The report and proceedings of the commissioners were here offered, as connected with the subsequent agreement made between the parties, and their conduct in relation to the land, showing that *652a parol partition, was made between them. The report and plat of the lands, though not valid as a judicial partition, were necessary to explain the acts of the parties with reference to them, and if those proceedings were sanctioned by the parties interested, and they afterwards made them the basis upon which they divided the lands among themselves, such ratification would render these proceedings valid as a part of the agreement for partition, and they would be competent evidence, as private writings, forming part of the res gestee.

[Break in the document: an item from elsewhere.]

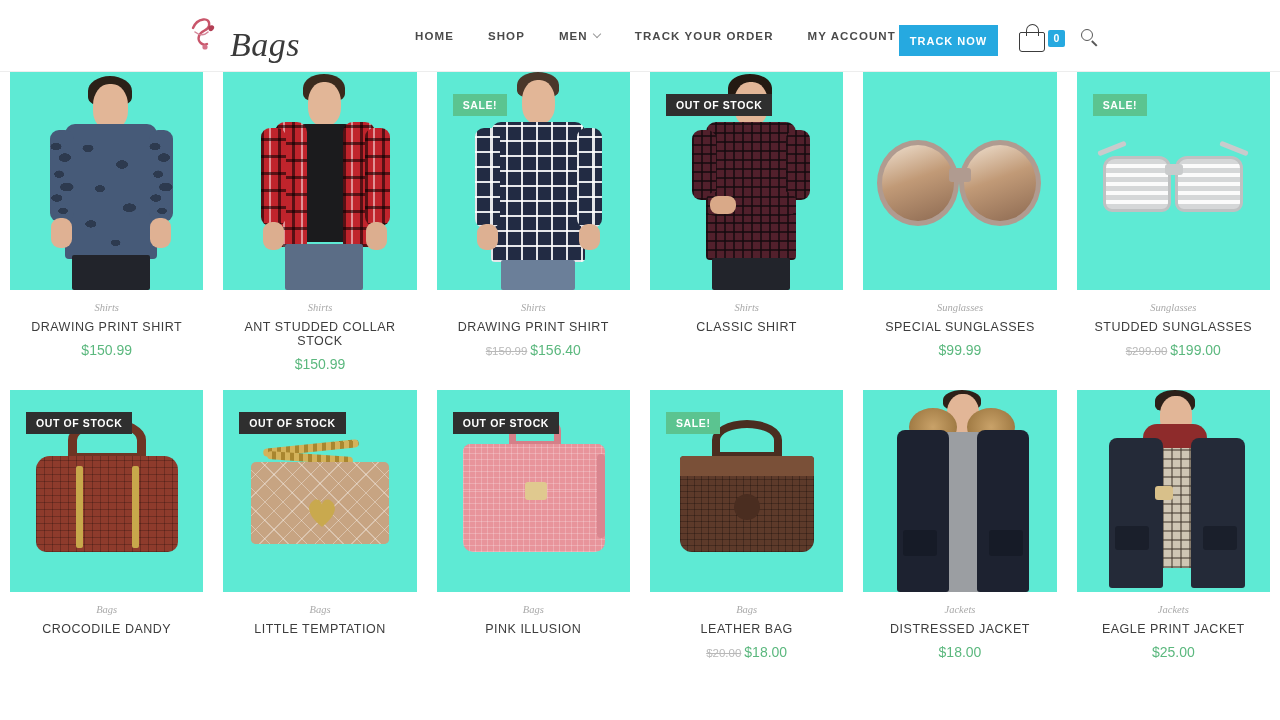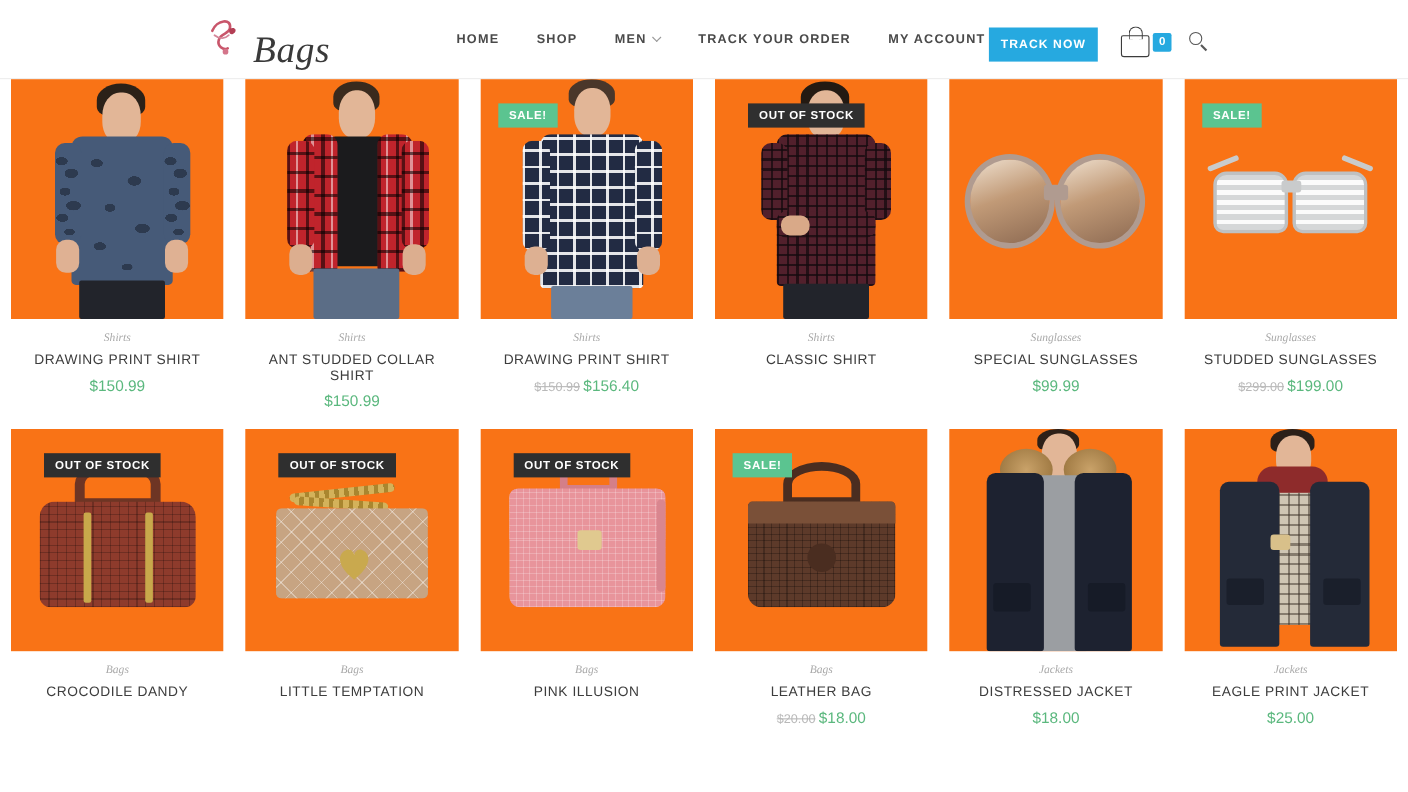"SALE!" .thumb { background: #f97316 -> #5eead4 }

The subsequent acts of the parties tend clearly to show that the partition intended to be made by the commissioners, was carried out by the parties. The written agreement made by them in December, 1848, has direct reference to it, and shows what portion of the land was agreed to be allotted to A. C. Hall; and the testimony of Mabin shows still more explicitly, that the partition, a3 made by the commissioners, was adopted by the heirs, and that all the uncertainty in the report was cured by the private agreement of the parties, Mrs. Pierce taking lot number two, as described in the plat and report, and A. 0. Hall taking lot number five, and each party taking possession of his own portion. And the additional evidence offered by the defendant corroborates the same view.

It is therefore plain, that the parties treated the partition intended to be made by the commissioners as valid, and that they cured any insufficiency in it by their own private action and agreement; and that this was clearly established by the evidence offered in behalf of the defendant.

The only question then, upon which the competency of this evidence depends, is, whether it is competent to show.a partition by parol, between coparceners or tenants in common. And there can be no doubt but that such an agreement, when carried out by the parties taking possession in severalty, is valid, and effectual to conclude the rights of the others against the respective parties so holding in severalty. Corbin v. Jackson, 14 Wend. 619; Jackson v. Harder, 4 Johns. R. 202; Piatt v. Hubbell, 5 Ohio Rep. 243; Slice v. Derrick, 2 Richardson, 627.

Treating the case, therefore, as one of parol partition, with pos*653session in severalty accompanying and following it, it is clear that all the evidence offered together by the defendant, to show such a partition, was competent, and should have been admitted.

But the written agreement of December, 1843, signed and sealed by A. C. Hall, taken in connection with the commissioners’ report and plat of the land, as a mere written memorandum, shows substantially a partition by deed. That agreement, it is true, is executory ; but the evidence subsequently offered shows that the terms therein stated were complied with; and it was clearly competent to show such compliance by parol evidence. This agreement and the action of the parties under it, would estop A. C. Hall from setting up any claim to other parts of the land in opposition to his election, especially when possession in severalty had passed in conformity to it, to the parties respectively, and had been continued and acquiesced in for a number of years; and any one claiming under A. C. Hall would also be estopped.

It-is manifest, therefore, that the several parts of the evidence offered in behalf of the defendant, were erroneously ruled out.

The judgment is reversed, and the cause remanded for a new trial.